Bedein, who has written for numerous local and foreign news outlets, has also written a book, Genesis of the Palestinian Authority, describing how for two decades the PLO and the UN have promoted the idea that the PA and UNRWA constitute innocuous entities that advocate peace in the Middle East, and how he has worked toward unmasking them. The book reflects the manner in which the PA creates financial incentives for anyone who murders a Jew; how UNRWA allows Hamas terrorist groups to take over its facilities; how the PA forges a military alliance with Hamas; how UNRWA and the PA adopt a war curriculum; and much more of which the general public is unaware.
To make all this information known to as wide a public as possible, Bedein has now embarked on a new tack and is willing to conduct conversations via Skype to interested parties all over the world on any day of the week except Saturday. The times to call are: 4 a.m. in Israel; 1 p.m. in Melbourne; 4 p.m. in Honolulu;; 6 p.m. in Los Angeles; 7 p.m. in Denver; 8 p.m. in Chicago and 9 p.m. in Brooklyn. Further details are available at dbedein@ IsraelBehindTheNews.com/.
■ MOST OF the people who this week attended the opening at Beit Hatfutsot – The Museum of the Jewish People of the photo exhibition “A Lesson in History” through the photography of Chim, whose actual name was David Seymour, were interested in the subject matter of the photographs, especially the color photos that Chim took in Israel in the 1950s and which were being shown to the public for the first time.

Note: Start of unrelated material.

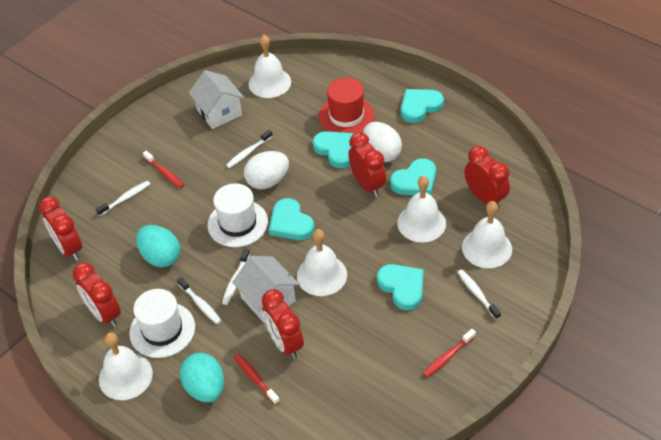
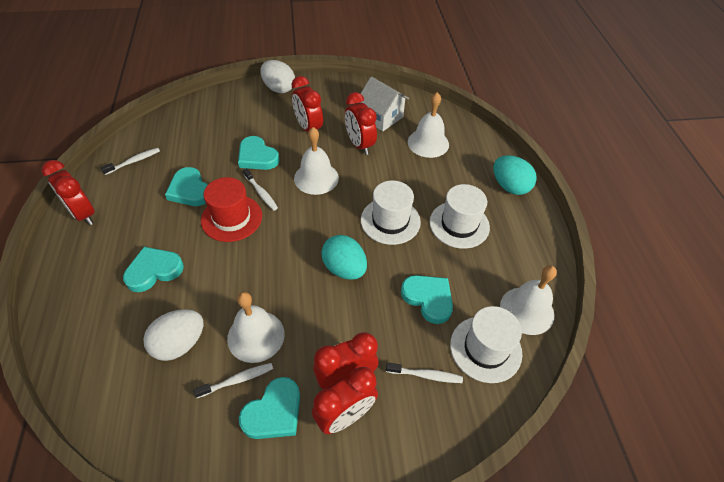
red toothbrush: 3 -> 0
white bell: 5 -> 4
white hat: 2 -> 3
white house: 2 -> 1
white toothbrush: 5 -> 4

But at least one of the 300 guests at the opening was also interested in all the photographic aspects of the exhibition, not just the subject matter. That person was Israel Prize laureate Micha Bar-Am, who, along with the late David Rubinger, documented so much of Israel’s unfolding history. Bar-Am, like Chim, worked for the Magnum Photography Agency, of which Chim was one of the founders, so the two had much in common. Bar- Am attended the opening with his wife, Orna.

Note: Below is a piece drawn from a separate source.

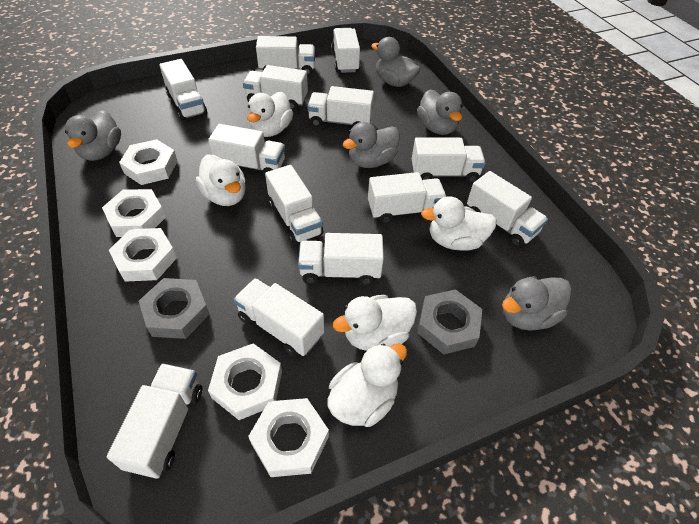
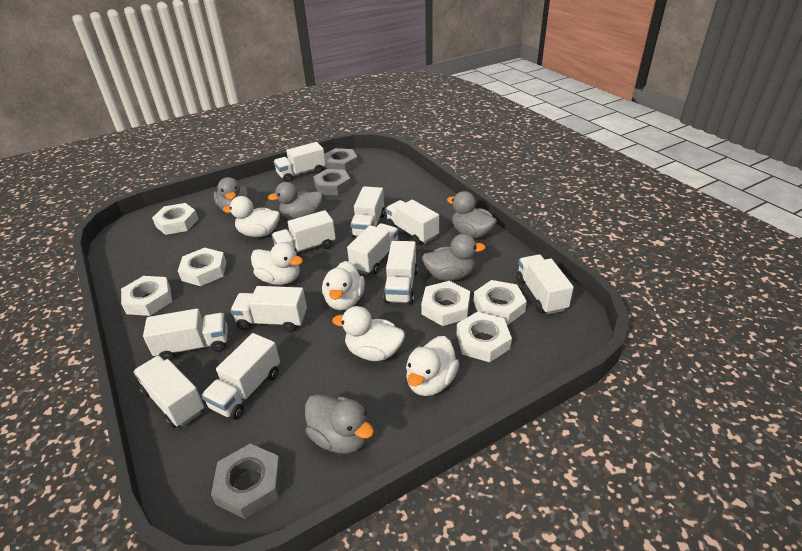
grey nut: 2 -> 3
white nut: 5 -> 6
white truck: 13 -> 11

Other guests included: Chim’s niece and nephew, Helen Sarid and Ben Schneiderman, who initiated the exhibition at Beit Hatfutsot, Dan Tadmor, CEO of Beit Hatfutsot, Hanna Pri-Zan, chairwoman of Israel Friends of Beit Hatfutsot, and Adi Akunis, director of Israel Friends of Beit Hatfutsot, who was accompanied by her husband, Science, Technology and Space Minister Ofir Akunis, Dr. Orit Shaham Gover, chief curator of Beit Hatfutsot, Amnon Dik, chairman of Tel Aviv University Friends and a member of the executive of UNICEF in Israel, Maj.-Gen. (res.) Eitan Ben-Eliyahu, co-chairman of the board of governors of Beit Hatfutsot and Ravit Tralovski, Gil and Hedva Sharon, and internationally renowned investigative journalist Ronen Bergman.
Among the photographs taken by Chim are his documentation of the most important events in the first half of the 20th century: the Spanish Civil War, Europe after WWII, especially the orphans – which made him the first international photographer of UNICEF; and the early years of the State of Israel.

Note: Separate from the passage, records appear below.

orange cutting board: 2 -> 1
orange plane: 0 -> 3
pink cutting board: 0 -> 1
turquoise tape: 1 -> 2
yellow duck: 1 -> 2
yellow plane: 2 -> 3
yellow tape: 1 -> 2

Chim was also known for his photographs of Hollywood stars and world-acclaimed artists. Among them were Pablo Picasso, Ingrid Bergman, Kirk Douglas, Audrey Hepburn and Sophia Loren, whose names were household words.
Chim was killed by Egyptian gunfire in 1956, while on assignment for Life magazine, which commissioned him to photograph the prisoner exchange in the aftermath of the Suez crisis.